Cito estas comunidades, más como motivación a que aquellos que vivan en o cerca de ellas, opten por conocer sus historias. Desde quienes fundaron las comunidades, hasta como y porque llegamos ahí. Saber por qué cuando estás ahí, te sientes más cerca de la Patria, a pesar de la distancia.  Como dominicanos en el exterior, es nuestra responsabilidad conocer la historia de la nación que nos vio nacer o con la que nos identificamos. Pero es más loable aprenderse la historia de la comunidad dominicana donde vives. Porque el no saber de dónde vienes, impedirá por siempre el saber a dónde vas.

En mi caso, el no vivir en ella o el que la visite poco, no cambia el hecho de que yo, como todo otro dominicano en el sur de la Florida, soy de Allapattah. Y es por ello por lo que, debo conocer más sobre los detalles de ella. Contarles a mis adolescentes sobre su historia, su gente y su comunidad. Porque cuando finalmente se escriba la historia de la Cuarta República, tendrá que destinarse un extenso capítulo, único y exclusivamente para resaltar con énfasis, las luchas sociales que se llevaron a cabo en las urbes de New York, Providence, Paterson y porque no, Miami. Esas que, contrapuestas a las del pueblo dominicano, también ayudaron a forjar los órdenes económicos, sociales y políticos de la República Dominicana de hoy.

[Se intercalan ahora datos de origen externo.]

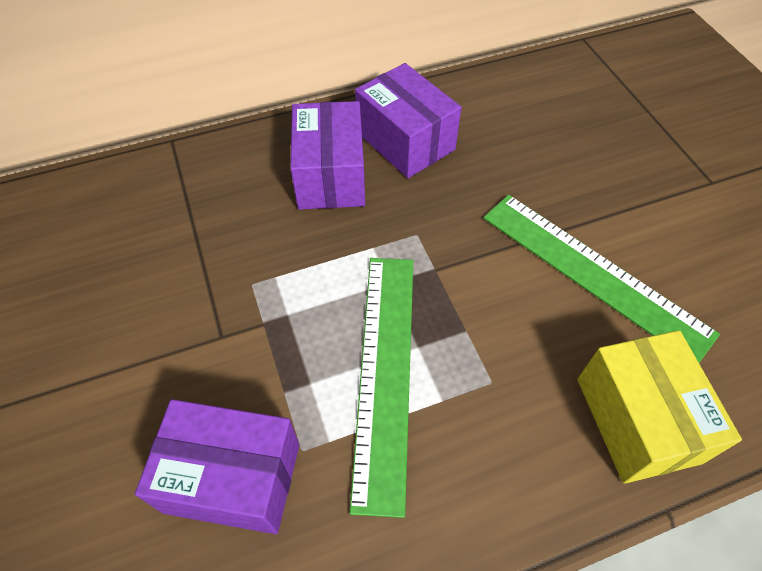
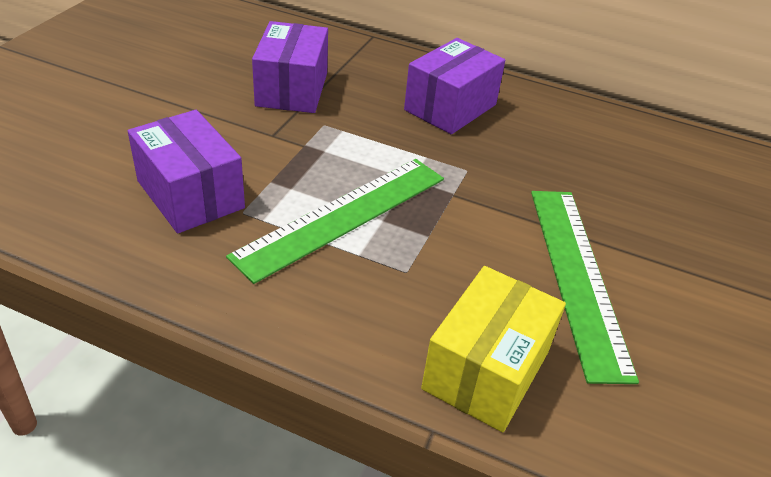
camera: 40 degrees right, 15 degrees down
(405, 141) = (532, 121): purple box -> purple box (292, 89)

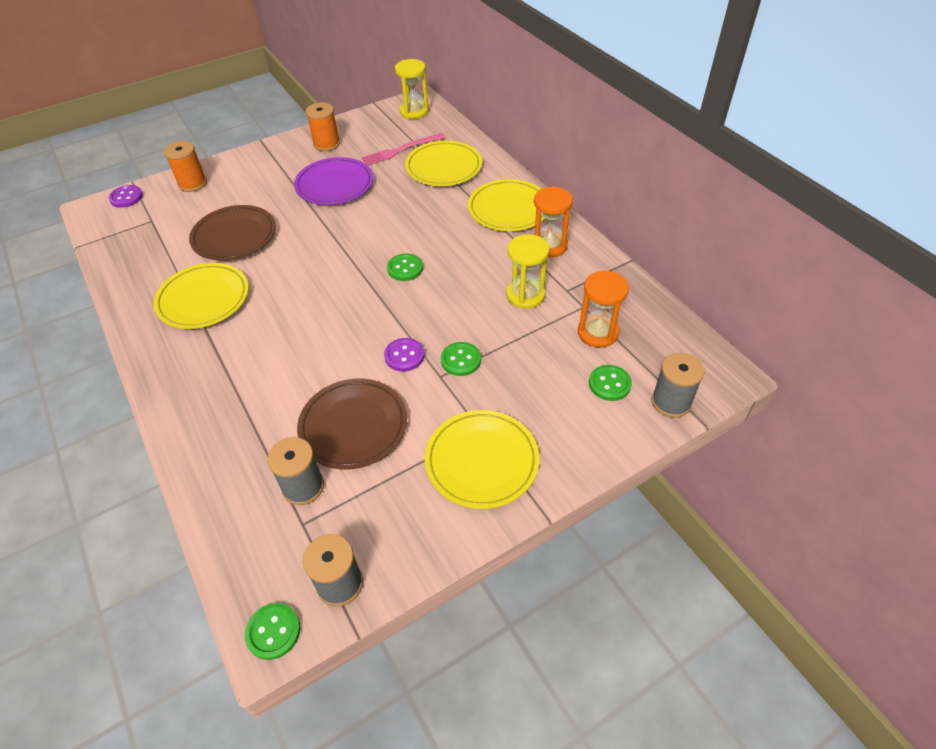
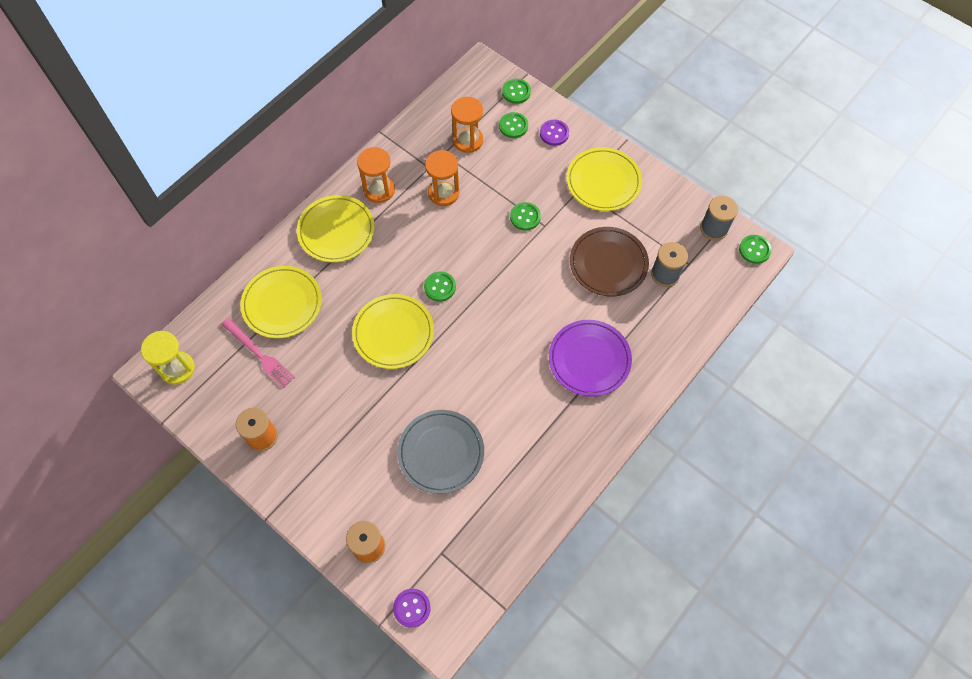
camera: 110 degrees left, 15 degrees up
(203, 299) = (529, 433): yellow plate -> yellow plate (393, 333)
(234, 236) = (441, 452): brown plate -> grey plate
(334, 185) = (336, 395): purple plate -> purple plate (589, 359)
(404, 356) = (534, 254): purple button -> purple button (554, 133)
(525, 295) = (443, 193): yellow hourglass -> orange hourglass
(671, 402) = (516, 92): grey spool -> green button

Hay decenas de otras ciudades y comunidades en Estados Unidos, donde llegamos sin clase social y sin necesidad de echar vaina. Hablando el mismo idioma y todos con un mismo sueño. A diferentes ciudades que cedieron sus barrios para que en ellos lográramos construir los otros “Heights”. Comunidades que con el tiempo se han extendido más allá de las calles de Broadway y de San Nicolás del nuevo Ámsterdam, hasta la 17 avenida del noroeste el Sur de la Florida, donde el sueñito de “In The Heights”, aún vive. Ya sea en las pantallas de Hollywood, en carne propia, en las iniciativas de aquellos que aún luchan por ella o simplemente en un artículo.

Gracias Lin-Manuel Miranda, por la lección.